Downsides? Would have liked HDMI (only got VGA for output to a real monitor) and a higher resolution (the default Ubuntu printer dialog spills below the 1024x600 screen, but that's easily worked around). And I guess I would have liked a better 3D card so that it could play Torchlight at an acceptable framerate (it manages 8-12FPS, which isn't).
And for those who say the Atom is underpowered... well, stop using Microsoft Windows. Ubuntu runs full pelt on it with all the bells and whistles turned on, no problem at all.

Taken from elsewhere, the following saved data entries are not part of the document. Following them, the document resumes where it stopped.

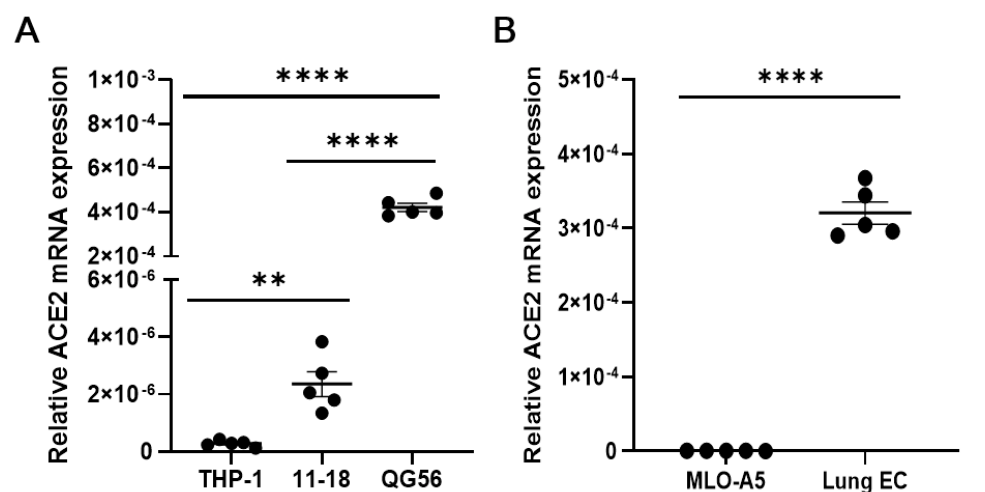
Figure 6. qRT-PCR measuring the expression of ACE2 in human ( A ) and mouse ( B ) cells. Relative expression of ACE2 to β -actin was determined by using the 2 - Δ CT method. In panel A, statistical significance between two groups (THP-1 vs. 11-18) was analyzed by a two-tailed unpaired t -test, while other comparisons were by one-way ANOVA. Results are shown as column scatterplots overlayed with the mean ± SEM of at least 3 independent experiments, in which each sample was triplicated. ** p < 0.01; and **** p < 0.0001.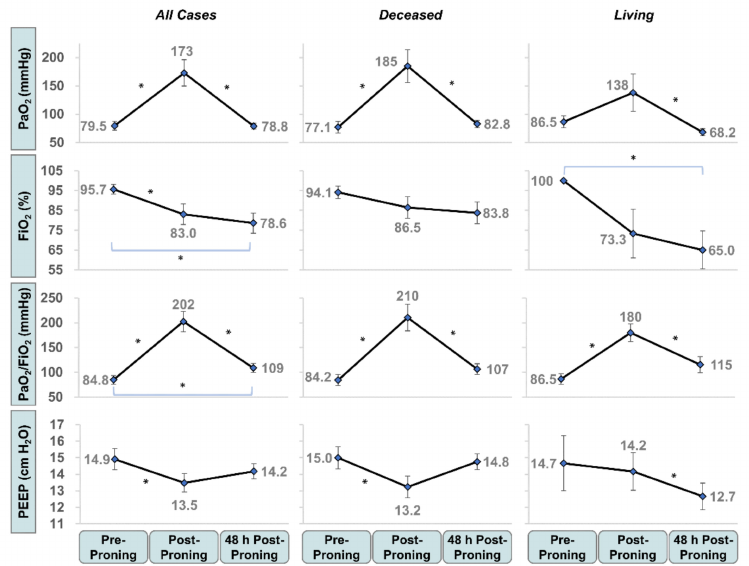
Figure 2. Change in arterial blood gas (ABG) and ventilatory parameters before, after, and 48 h after prone ventilation by living status. Mean PaO 2 , FiO 2 , PaO 2 / FiO 2 and positive end-expiratory pressure (PEEP) are presented before proning, immediately post-proning, and 48 h post-proning. Patients segmented by living status 28 d post-admission. Error bars represent S.E. of the mean. * Denotes statistical significance, given by the Wilcoxon signed-rank test with α =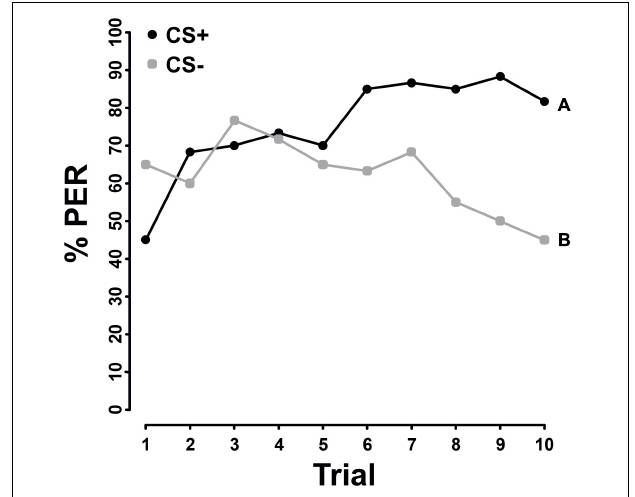
FIGURE 1 | Percentage of proboscis extension responses (% PER) shown by Apis mellifera individuals ( N = 60) in differential chemotactile conditioning to pollen enriched with 10x the natural amino acid concentration (10x AA) against pure pollen over 10 trials. CS+ (black) represents the rewarded conditioned stimulus, CS– (gray) the unrewarded conditioned stimulus. Both, 10x AA and pure pollen were used as CS+ and CS–. As there was no significant difference in learning performance between 10x AA and pure pollen used as CS+ or CS– ( Supplementary Table 4 ), data from both groups were combined. Different letters next to each line indicate a significant difference between the two stimuli ( P <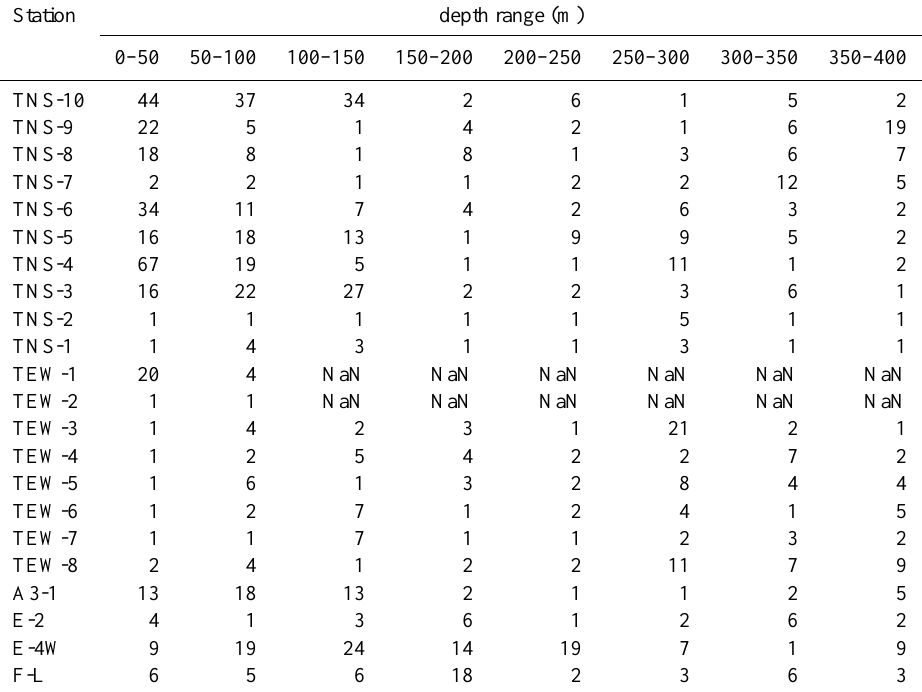
Table 1. Fifty-meter averaged vertical diffusivities (in 10 − 5 m 2 s − 1 ) at KEOPS2 stations estimated from the Thorpe scale method using the Shih parameterization and the R o = 0 . 25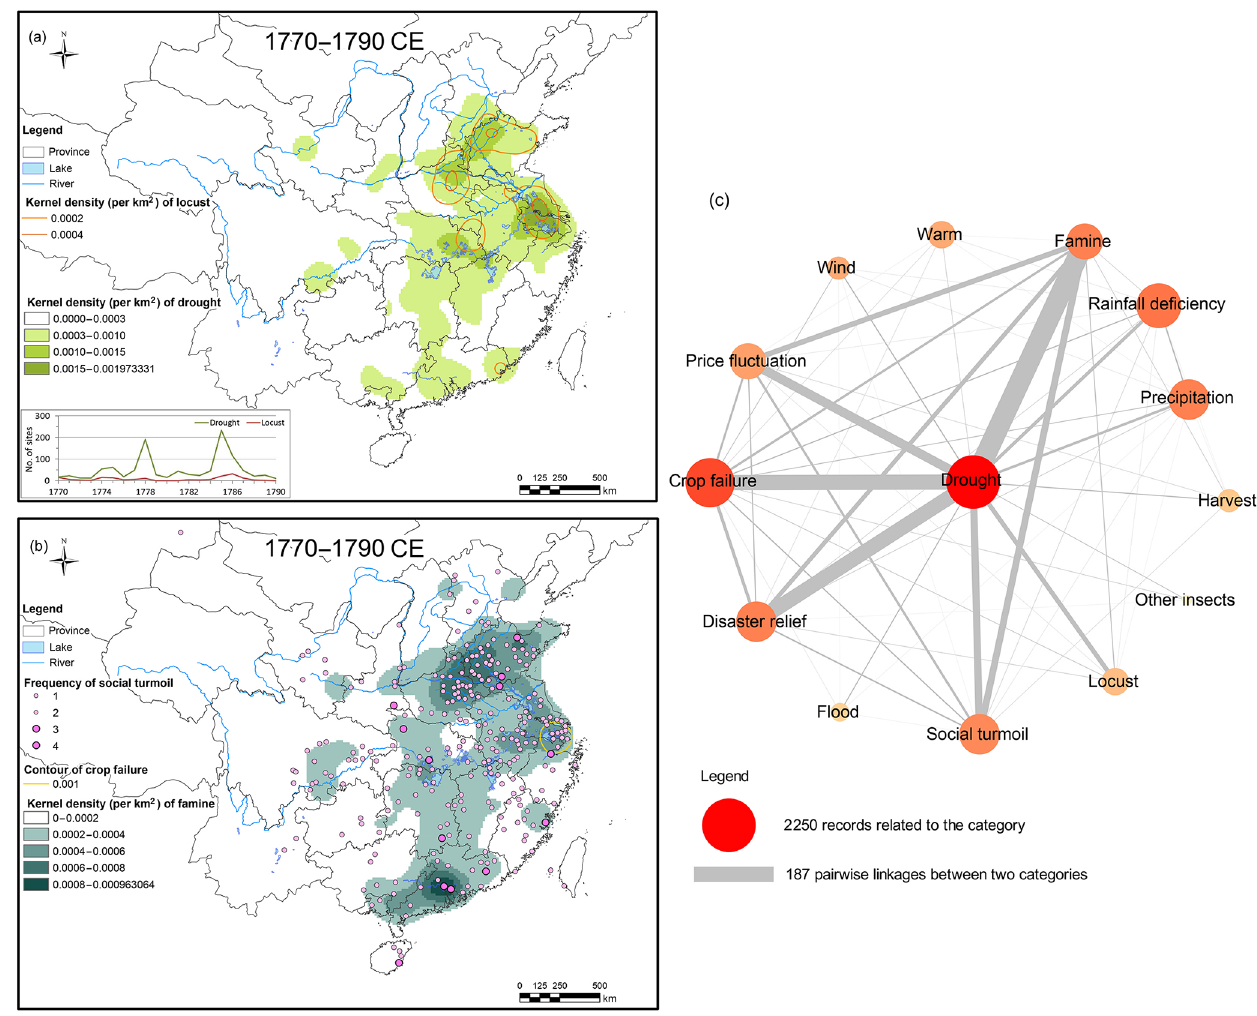
Figure 9. Spatial distribution of the kernel density function of drought and locust outbreaks (a) and social turmoil (b) , and the social network chart (c) in the drought period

I also have three Asus EEE 901 netbooks for my children. Their childreny fingers make short work of the tiny keyboard, and the two tiny 4GB + 8GB SSDs can be joined into one small-but-acceptable 12GB drive using LVM under Ubuntu (plus there's the shared drive on the home network server). The 901 has the proper 1024x600 screen, plus wifi and Bluetooth. Battery life is 5 hours with a new battery, dying back to 3 hours after 5 years heavy use. The 901s seem to go very cheap on eBay due to keyboard failures (a new keyboard is only 6 quid and a doddle to fit) and Windows running out of space (firstly, don't use Windows on a netbook, and secondly, use LVM to join the two tiny SSDs into one larger drive).